Quantification with raw counts is even worse than Flux Capacitor. It is not even possible to quantify 23% of transcripts  (due to insufficient uniquely mapping reads). This is why in the figure above the eXpress results are better than on the entire transcriptome (third figure of this post). The solid line shows that on the (raw count) quantifiable part of the transcriptome, quantification by raw counting is again equivalent to throwing out about 90% of the data. The dashed line is our own improvement of NEUMA (which required modifying the source code) to allow for errors in the reads. This leads to an improvement in performance, but results still don’t match eXpress (and RSEM and Cufflinks), and are worse than even Flux Capacitor if the unquantifiable transcripts are taken into account. In the recent Cufflinks 2 paper, we show that raw counts also cannot be used for differential analysis (as “wrong does not cancel out wrong”–  see my previous post on this).

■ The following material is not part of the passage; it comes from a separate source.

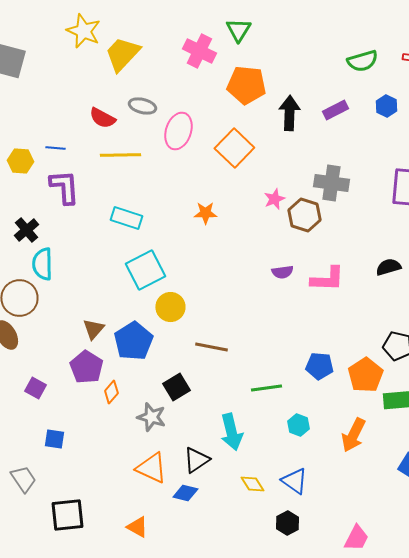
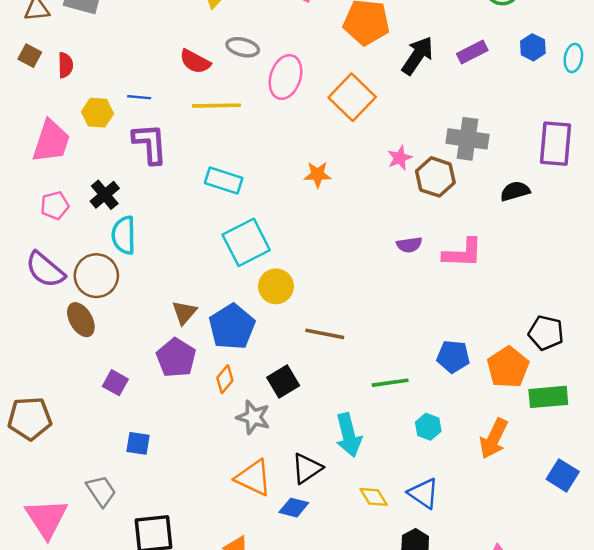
black arrow: (289, 113) -> (418, 56), turned 32
black semicircle: (388, 267) -> (515, 191), moved
orange diamond: (111, 392) -> (225, 379), moved

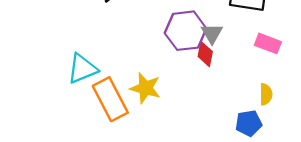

One criticism of my simulation study could be that I am not impartial. After all, Cufflinks and eXpress were developed in my group, and the primary developer of RSEM, Bo Li, is now my postdoc. I agree with this criticism! This study should have been undertaken a long time ago and subjected to peer review by the author(s?) of Flux Capacitor and not by me. The fact that I have had to do it is a failure on their part, not mine. Moreover, it is outrageous that multiple journals and consortia have published work based on a method that is essentially a black box. This degrades the quality of the science and undermines scientists who do work hard to diligently validate, benchmark and publish their methods. Open source (the Flux Capacitor source code is, in fact, available for download) is not open science. Methods matter.